* Start Provided text *
We will support primitive types, containers, functions, assignments, binary operators, indexing, type unions, and a few scenarios of type narrowing. In 350 lines of code, it will catch a surprising number of type errors in actual Python. But type checking gets complicated so there will be a lot that we won't cover.

Follow along with the code on GitHub. I'll omit bits in this article for brevity.

Anyway, show me the code!

A baby robot yelling, 'show me the code!'

Finding the type annotations

First, we have to parse the Python code. Luckily, Python's ast module makes this easy.

import ast, sys, pprint

def main(path: str) -> None:
    src = open(path, encoding="utf-8").read()
    tree = ast.parse(src, filename=path, type_comments=True)
    pprint.pp(ast.dump(tree, indent=4))

if __name__ == "__main__":
    if len(sys.argv) != 2:
        print("Usage: python3 babytypechecker.py <python-file>")
        raise SystemExit(1)
    main(sys.argv[1])

If you run this on our example code snippet from before, you will see the text representation of the code's AST. If you read through it, you will see the import statement, the greet function's definition, and so on:

('Module(\n'
 '    body=[\n'
 '        ImportFrom(\n'
 "            module='__future__',\n"
 '            names=[\n'
 "                alias(name='annotations')],\n"
 '            level=0),\n'
 '        FunctionDef(\n'
 "            name='greet',\n"
* End Provided text *
* Start Records supplied *
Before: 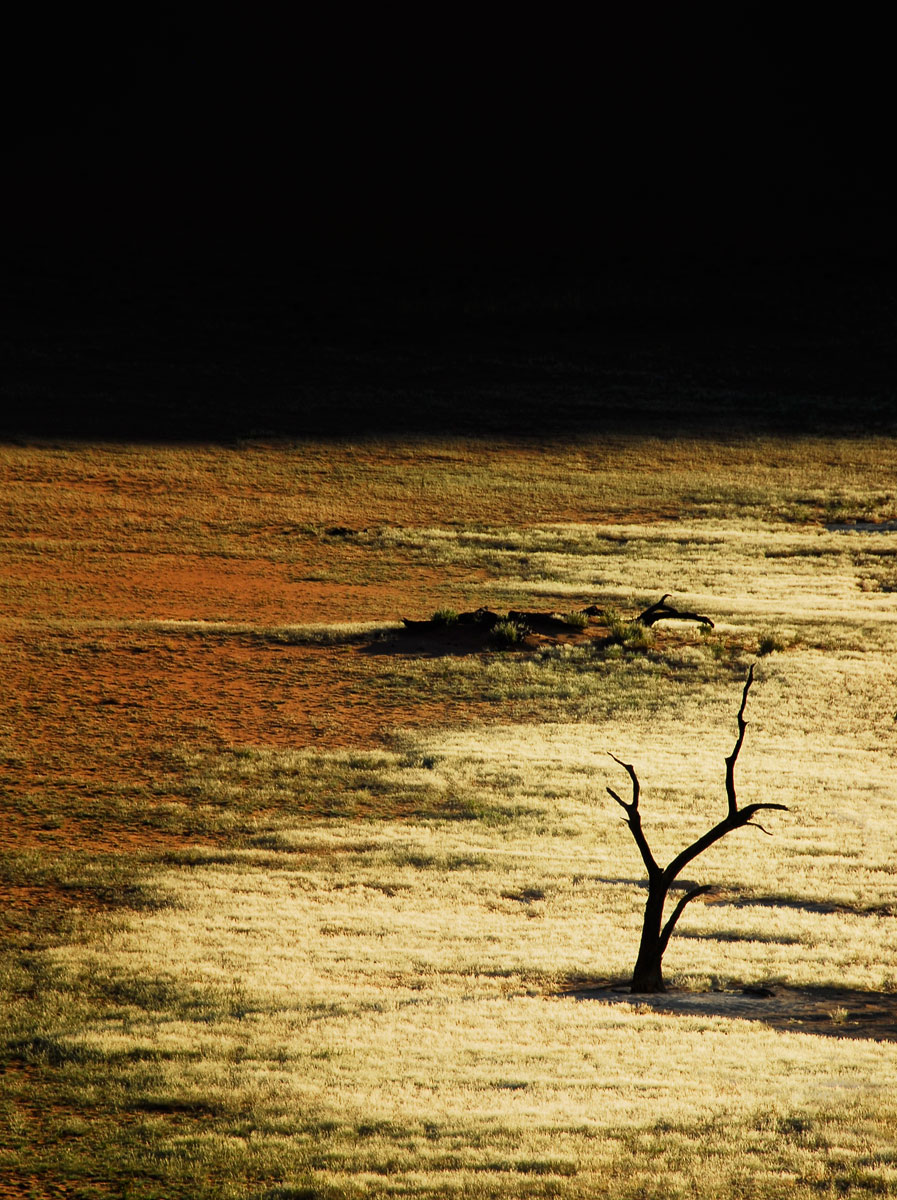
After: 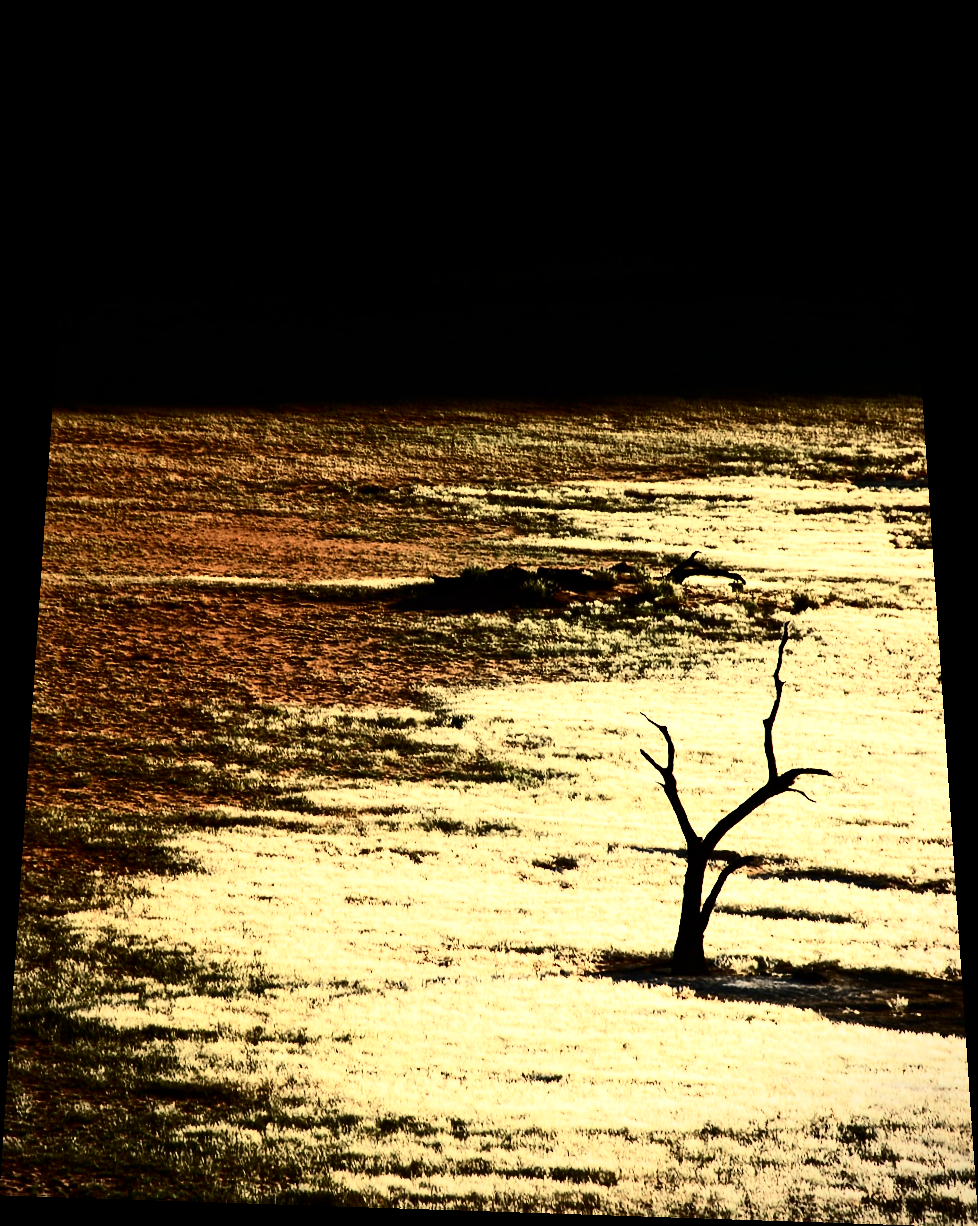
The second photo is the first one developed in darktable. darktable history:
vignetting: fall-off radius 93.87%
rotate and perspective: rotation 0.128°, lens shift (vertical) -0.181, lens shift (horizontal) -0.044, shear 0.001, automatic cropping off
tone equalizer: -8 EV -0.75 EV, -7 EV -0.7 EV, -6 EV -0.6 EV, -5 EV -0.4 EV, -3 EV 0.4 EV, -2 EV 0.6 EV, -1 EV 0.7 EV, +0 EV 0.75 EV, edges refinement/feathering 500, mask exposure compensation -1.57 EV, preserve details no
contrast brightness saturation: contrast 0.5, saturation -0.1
* End Records supplied *
* Start Records supplied *
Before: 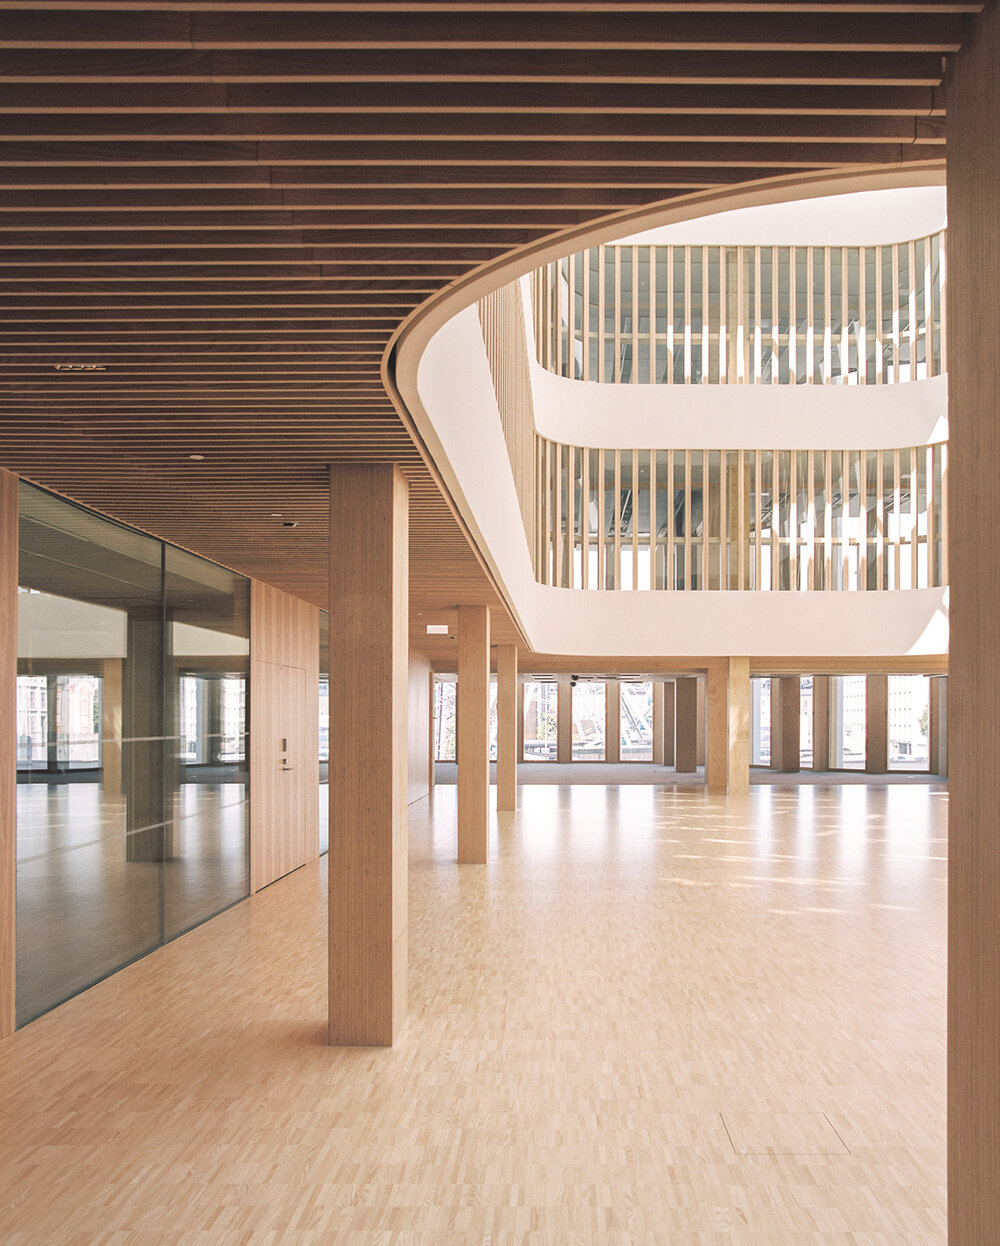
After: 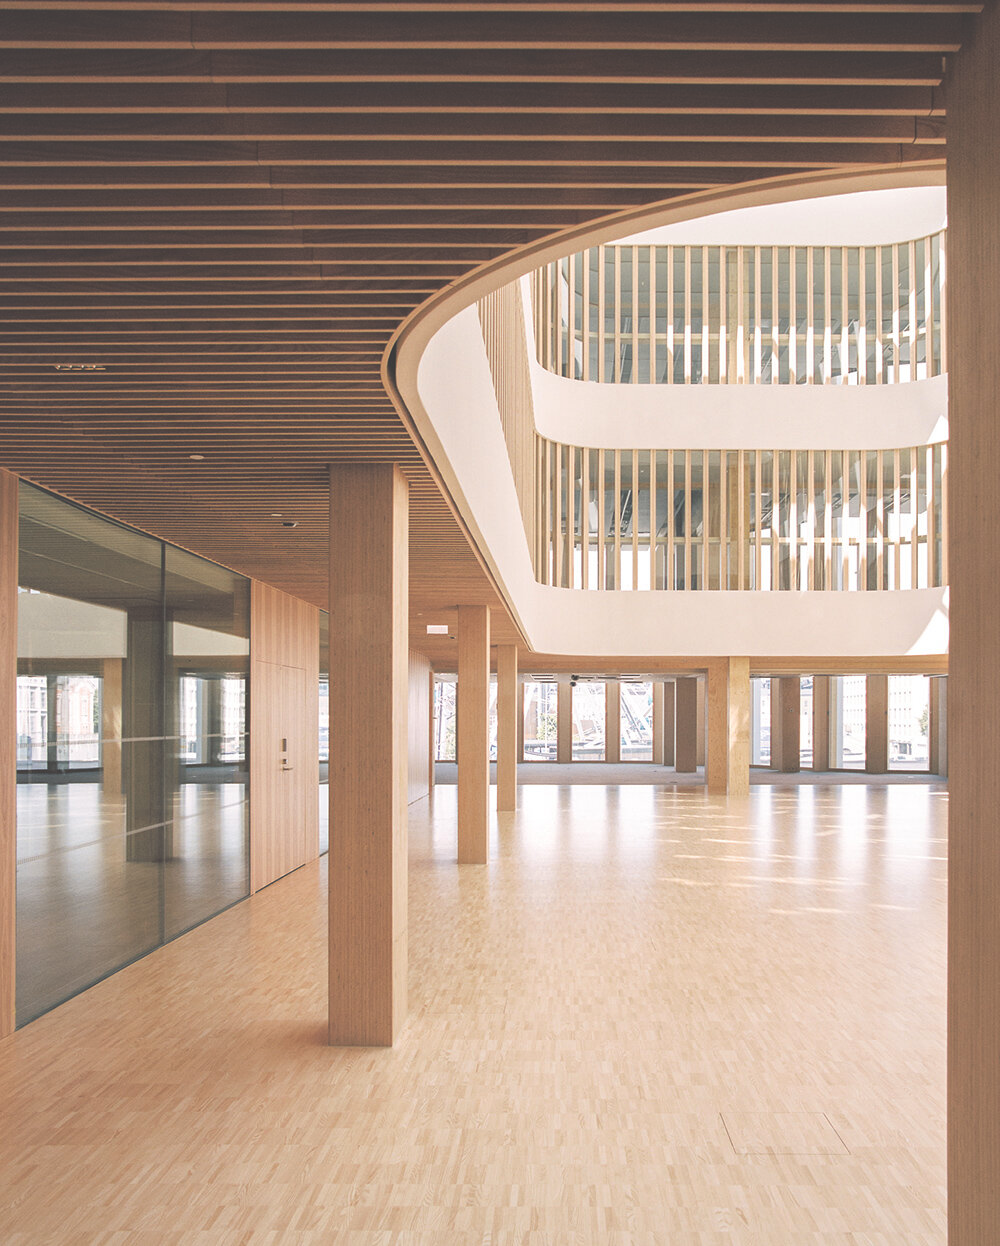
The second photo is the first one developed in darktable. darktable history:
* End Records supplied *
* Start Records supplied *
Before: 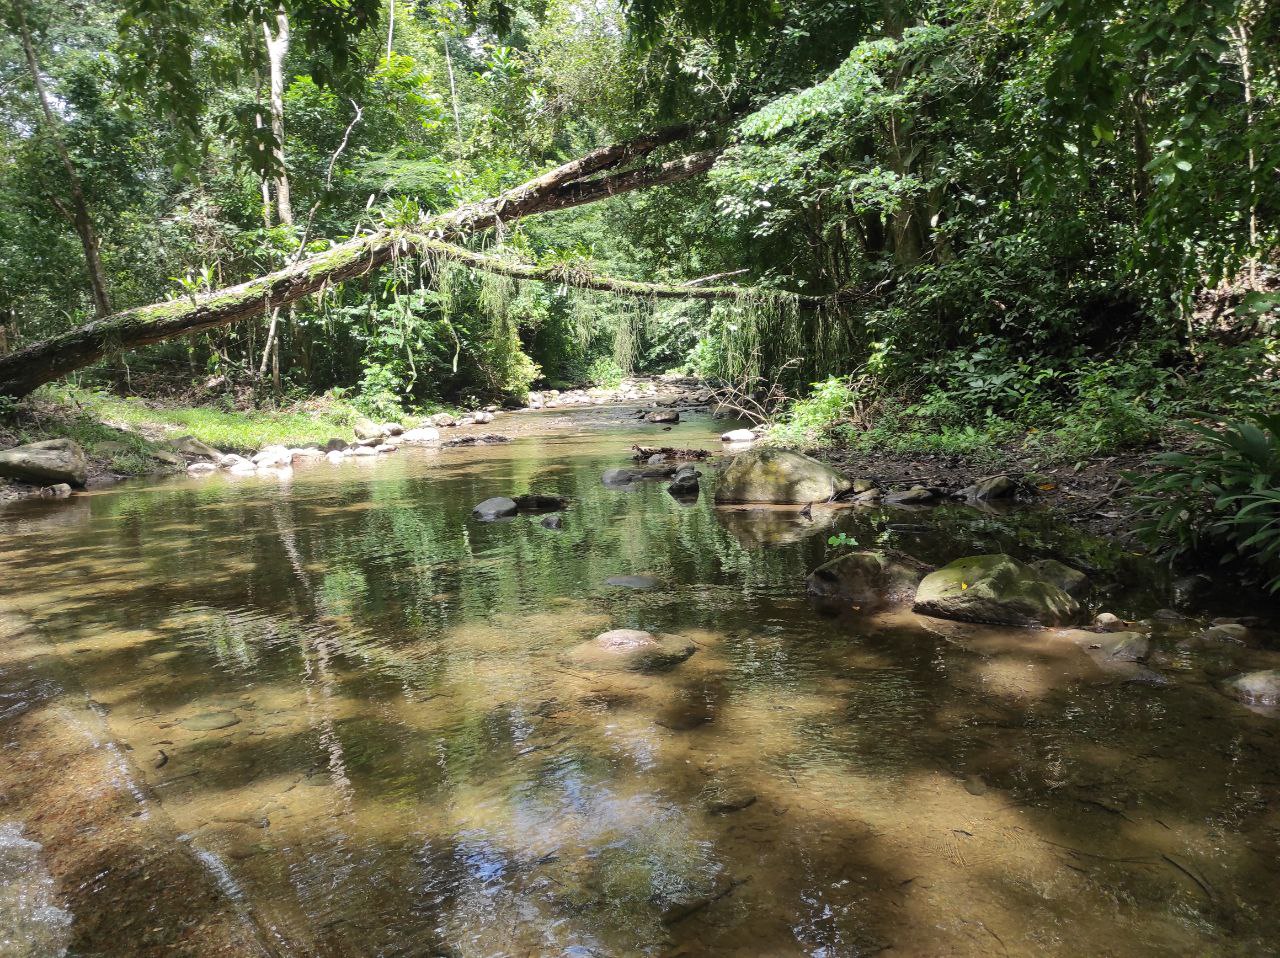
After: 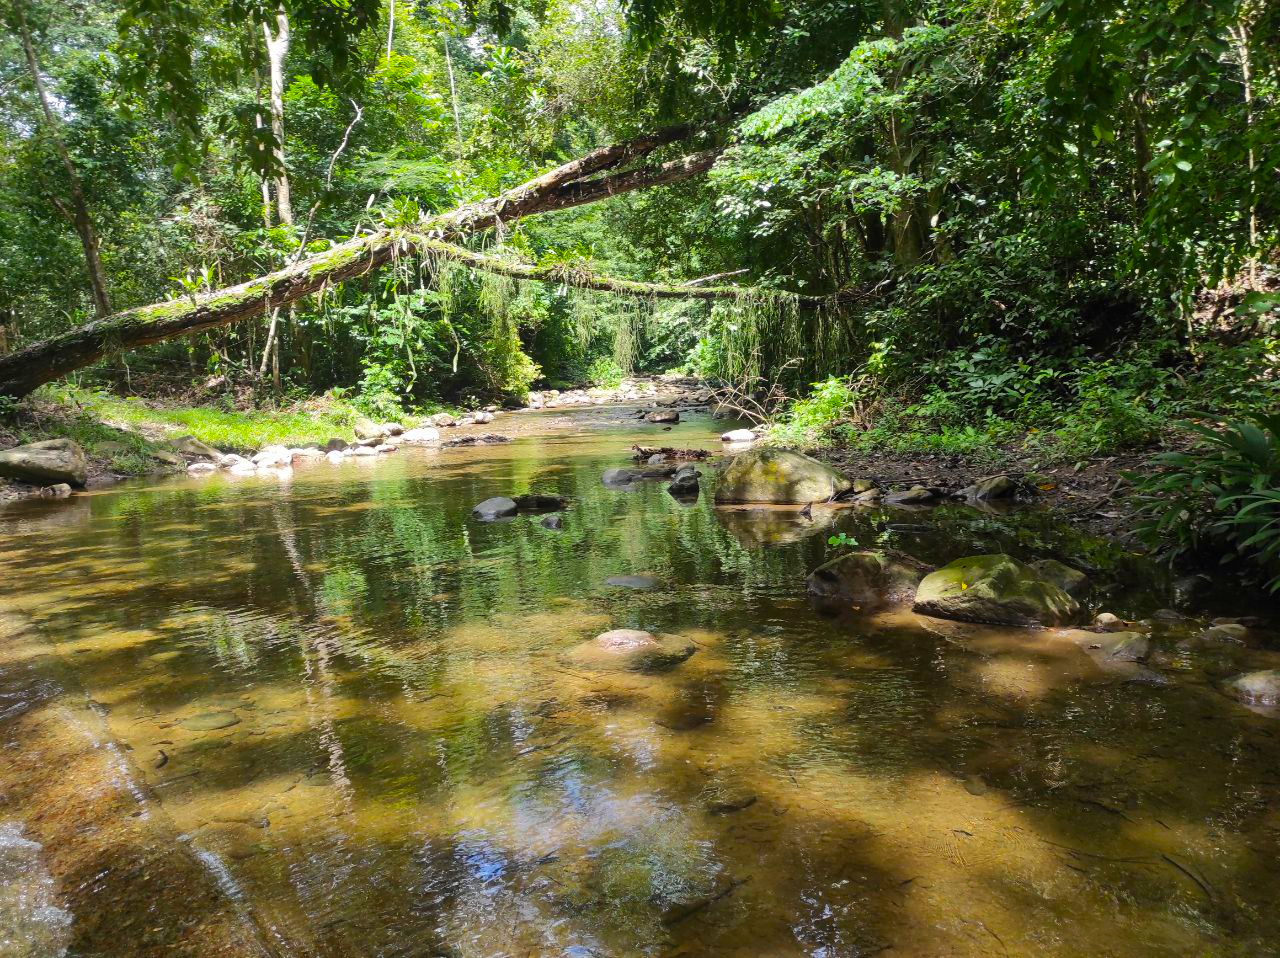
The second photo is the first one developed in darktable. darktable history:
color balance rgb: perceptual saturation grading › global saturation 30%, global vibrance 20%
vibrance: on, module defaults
* End Records supplied *
[Given request]: Retype the part of the type checker article between "We will support" and "Anyway, show me the code!", inclusive.

[Written response]:
We will support primitive types, containers, functions, assignments, binary operators, indexing, type unions, and a few scenarios of type narrowing. In 350 lines of code, it will catch a surprising number of type errors in actual Python. But type checking gets complicated so there will be a lot that we won't cover.

Follow along with the code on GitHub. I'll omit bits in this article for brevity.

Anyway, show me the code!